▸ Records for processing:
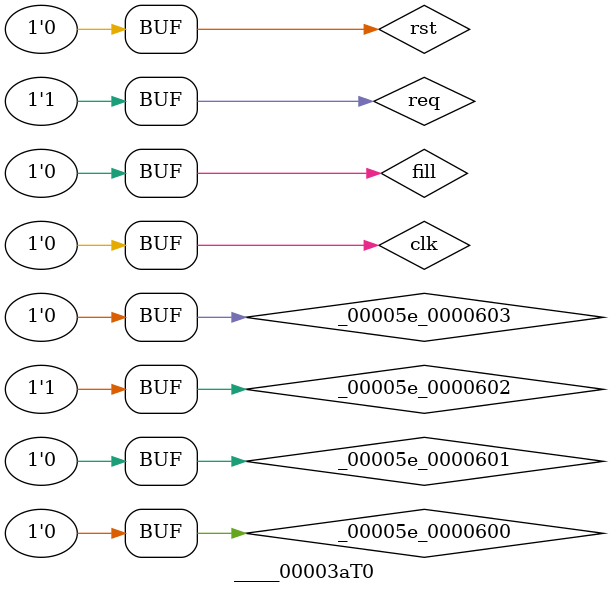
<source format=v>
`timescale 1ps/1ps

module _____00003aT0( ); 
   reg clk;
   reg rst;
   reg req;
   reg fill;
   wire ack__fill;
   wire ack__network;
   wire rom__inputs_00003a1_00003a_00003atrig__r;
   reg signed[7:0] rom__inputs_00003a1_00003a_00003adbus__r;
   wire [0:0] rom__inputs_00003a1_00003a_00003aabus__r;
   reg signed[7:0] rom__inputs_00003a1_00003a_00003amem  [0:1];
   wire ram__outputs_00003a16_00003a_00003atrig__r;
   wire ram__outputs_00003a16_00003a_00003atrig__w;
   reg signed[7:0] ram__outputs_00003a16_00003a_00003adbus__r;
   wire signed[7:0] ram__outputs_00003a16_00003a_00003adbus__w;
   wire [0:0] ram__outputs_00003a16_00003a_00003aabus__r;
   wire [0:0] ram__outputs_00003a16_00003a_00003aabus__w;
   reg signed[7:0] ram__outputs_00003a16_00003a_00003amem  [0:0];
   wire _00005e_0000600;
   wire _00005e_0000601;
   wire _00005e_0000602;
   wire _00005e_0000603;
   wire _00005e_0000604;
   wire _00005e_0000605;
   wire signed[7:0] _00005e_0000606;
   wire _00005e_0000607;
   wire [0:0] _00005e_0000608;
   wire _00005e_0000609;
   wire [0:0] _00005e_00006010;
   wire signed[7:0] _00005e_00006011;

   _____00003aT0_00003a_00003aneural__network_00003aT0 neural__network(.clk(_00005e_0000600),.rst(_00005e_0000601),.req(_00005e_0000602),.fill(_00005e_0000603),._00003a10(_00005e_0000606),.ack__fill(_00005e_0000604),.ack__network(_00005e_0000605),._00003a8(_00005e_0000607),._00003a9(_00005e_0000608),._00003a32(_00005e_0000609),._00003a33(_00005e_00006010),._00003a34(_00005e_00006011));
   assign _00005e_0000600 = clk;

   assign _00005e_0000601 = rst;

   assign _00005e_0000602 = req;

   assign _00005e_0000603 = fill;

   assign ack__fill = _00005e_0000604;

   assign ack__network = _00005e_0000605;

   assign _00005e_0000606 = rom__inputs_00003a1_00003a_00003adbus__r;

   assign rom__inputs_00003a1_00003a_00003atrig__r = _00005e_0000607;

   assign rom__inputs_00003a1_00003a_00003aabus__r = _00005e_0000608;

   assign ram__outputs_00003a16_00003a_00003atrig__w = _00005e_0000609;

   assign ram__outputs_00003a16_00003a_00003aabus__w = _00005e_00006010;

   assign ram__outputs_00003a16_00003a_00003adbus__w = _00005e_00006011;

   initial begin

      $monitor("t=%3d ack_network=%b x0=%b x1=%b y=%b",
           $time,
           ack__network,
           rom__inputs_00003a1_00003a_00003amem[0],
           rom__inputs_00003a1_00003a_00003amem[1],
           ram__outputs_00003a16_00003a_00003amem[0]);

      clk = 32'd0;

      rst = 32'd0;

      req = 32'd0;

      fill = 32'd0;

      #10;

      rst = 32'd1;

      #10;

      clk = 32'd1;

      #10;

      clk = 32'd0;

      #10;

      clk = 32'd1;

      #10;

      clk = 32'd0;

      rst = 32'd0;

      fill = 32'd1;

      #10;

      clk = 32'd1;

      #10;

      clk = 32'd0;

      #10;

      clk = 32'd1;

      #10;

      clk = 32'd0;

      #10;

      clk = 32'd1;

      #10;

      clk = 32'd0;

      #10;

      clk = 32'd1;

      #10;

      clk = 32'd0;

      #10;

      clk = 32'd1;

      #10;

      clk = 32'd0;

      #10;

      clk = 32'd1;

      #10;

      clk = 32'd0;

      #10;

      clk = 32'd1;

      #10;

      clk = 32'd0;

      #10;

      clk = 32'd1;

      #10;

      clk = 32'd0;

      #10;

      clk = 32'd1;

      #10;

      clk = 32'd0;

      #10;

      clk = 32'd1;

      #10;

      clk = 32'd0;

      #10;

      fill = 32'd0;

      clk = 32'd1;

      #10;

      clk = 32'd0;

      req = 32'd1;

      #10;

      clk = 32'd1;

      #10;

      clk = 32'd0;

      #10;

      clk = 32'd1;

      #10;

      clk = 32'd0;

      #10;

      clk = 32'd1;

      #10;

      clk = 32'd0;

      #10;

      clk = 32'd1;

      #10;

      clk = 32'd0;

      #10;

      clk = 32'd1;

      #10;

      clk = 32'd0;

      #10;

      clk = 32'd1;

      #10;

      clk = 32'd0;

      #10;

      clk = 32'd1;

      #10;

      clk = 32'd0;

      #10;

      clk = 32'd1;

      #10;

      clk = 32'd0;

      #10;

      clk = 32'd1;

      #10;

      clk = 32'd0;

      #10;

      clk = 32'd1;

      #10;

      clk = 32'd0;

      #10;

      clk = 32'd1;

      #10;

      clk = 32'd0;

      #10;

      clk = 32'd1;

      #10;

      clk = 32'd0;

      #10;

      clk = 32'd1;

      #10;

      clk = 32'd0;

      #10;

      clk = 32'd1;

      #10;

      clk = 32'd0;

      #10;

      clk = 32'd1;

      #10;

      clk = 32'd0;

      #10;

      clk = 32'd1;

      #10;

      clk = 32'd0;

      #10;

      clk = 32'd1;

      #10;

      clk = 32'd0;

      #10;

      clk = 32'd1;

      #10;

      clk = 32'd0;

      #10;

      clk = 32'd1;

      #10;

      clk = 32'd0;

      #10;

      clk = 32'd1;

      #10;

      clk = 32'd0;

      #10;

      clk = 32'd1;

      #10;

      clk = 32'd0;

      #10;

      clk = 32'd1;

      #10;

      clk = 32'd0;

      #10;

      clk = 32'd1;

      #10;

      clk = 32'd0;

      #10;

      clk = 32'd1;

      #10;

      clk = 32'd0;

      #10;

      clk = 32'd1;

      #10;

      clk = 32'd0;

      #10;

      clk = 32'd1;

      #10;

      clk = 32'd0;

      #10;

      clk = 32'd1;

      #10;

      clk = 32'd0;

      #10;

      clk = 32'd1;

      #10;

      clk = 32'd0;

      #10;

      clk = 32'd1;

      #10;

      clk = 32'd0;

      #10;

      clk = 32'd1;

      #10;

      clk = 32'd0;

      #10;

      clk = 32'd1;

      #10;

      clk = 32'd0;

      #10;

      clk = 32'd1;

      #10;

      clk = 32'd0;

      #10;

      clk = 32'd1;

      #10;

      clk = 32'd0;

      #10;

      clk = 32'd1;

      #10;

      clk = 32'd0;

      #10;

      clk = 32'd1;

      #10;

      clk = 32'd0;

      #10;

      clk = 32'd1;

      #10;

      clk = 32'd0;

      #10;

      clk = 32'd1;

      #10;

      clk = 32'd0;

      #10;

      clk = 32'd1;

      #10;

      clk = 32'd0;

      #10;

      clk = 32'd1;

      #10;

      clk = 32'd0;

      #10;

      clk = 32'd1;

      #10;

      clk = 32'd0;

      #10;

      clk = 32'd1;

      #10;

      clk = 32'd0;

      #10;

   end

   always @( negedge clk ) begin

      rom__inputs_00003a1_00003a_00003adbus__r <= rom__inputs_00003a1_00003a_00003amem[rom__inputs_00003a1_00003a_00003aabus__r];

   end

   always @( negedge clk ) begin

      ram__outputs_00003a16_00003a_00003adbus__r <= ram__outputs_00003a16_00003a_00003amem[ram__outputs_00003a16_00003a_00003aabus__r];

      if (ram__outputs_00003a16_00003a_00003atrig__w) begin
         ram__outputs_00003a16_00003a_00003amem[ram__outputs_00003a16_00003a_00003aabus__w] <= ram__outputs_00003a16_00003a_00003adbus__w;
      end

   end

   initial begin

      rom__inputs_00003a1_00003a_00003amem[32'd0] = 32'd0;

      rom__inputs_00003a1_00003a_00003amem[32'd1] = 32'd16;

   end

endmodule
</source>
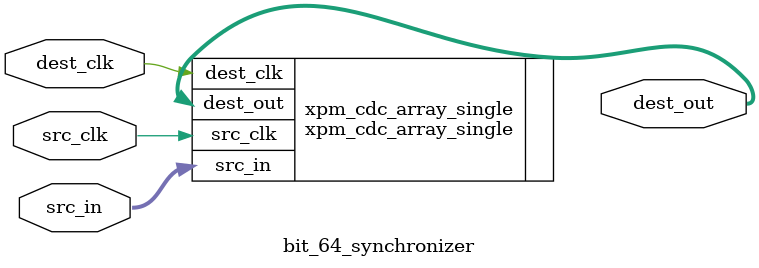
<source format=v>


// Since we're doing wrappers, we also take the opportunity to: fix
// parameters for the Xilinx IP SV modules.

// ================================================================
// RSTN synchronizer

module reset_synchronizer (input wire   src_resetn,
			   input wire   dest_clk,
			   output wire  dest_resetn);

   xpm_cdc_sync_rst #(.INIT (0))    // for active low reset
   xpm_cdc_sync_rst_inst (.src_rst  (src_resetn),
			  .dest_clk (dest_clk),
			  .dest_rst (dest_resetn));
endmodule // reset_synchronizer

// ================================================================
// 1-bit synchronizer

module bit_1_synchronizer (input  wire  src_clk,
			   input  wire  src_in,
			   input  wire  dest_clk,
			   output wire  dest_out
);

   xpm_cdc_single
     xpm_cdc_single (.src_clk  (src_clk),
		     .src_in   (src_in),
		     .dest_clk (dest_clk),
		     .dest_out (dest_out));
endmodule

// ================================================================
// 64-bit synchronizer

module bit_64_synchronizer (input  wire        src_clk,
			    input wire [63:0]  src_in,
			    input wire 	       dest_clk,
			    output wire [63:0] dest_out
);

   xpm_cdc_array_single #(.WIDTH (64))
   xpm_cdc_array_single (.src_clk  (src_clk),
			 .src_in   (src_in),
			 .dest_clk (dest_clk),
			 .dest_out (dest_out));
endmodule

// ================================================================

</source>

▸ Request: Begin at the line above that has "reg signed[7:0] rom__inputs_00003a1_00003a_00003amem" and stop after the line that has "assign ack__network = _00005e_0000605;", copying each line exactly and adding nothing else.

▸ Task output:
   reg signed[7:0] rom__inputs_00003a1_00003a_00003amem  [0:1];
   wire ram__outputs_00003a16_00003a_00003atrig__r;
   wire ram__outputs_00003a16_00003a_00003atrig__w;
   reg signed[7:0] ram__outputs_00003a16_00003a_00003adbus__r;
   wire signed[7:0] ram__outputs_00003a16_00003a_00003adbus__w;
   wire [0:0] ram__outputs_00003a16_00003a_00003aabus__r;
   wire [0:0] ram__outputs_00003a16_00003a_00003aabus__w;
   reg signed[7:0] ram__outputs_00003a16_00003a_00003amem  [0:0];
   wire _00005e_0000600;
   wire _00005e_0000601;
   wire _00005e_0000602;
   wire _00005e_0000603;
   wire _00005e_0000604;
   wire _00005e_0000605;
   wire signed[7:0] _00005e_0000606;
   wire _00005e_0000607;
   wire [0:0] _00005e_0000608;
   wire _00005e_0000609;
   wire [0:0] _00005e_00006010;
   wire signed[7:0] _00005e_00006011;

   _____00003aT0_00003a_00003aneural__network_00003aT0 neural__network(.clk(_00005e_0000600),.rst(_00005e_0000601),.req(_00005e_0000602),.fill(_00005e_0000603),._00003a10(_00005e_0000606),.ack__fill(_00005e_0000604),.ack__network(_00005e_0000605),._00003a8(_00005e_0000607),._00003a9(_00005e_0000608),._00003a32(_00005e_0000609),._00003a33(_00005e_00006010),._00003a34(_00005e_00006011));
   assign _00005e_0000600 = clk;

   assign _00005e_0000601 = rst;

   assign _00005e_0000602 = req;

   assign _00005e_0000603 = fill;

   assign ack__fill = _00005e_0000604;

   assign ack__network = _00005e_0000605;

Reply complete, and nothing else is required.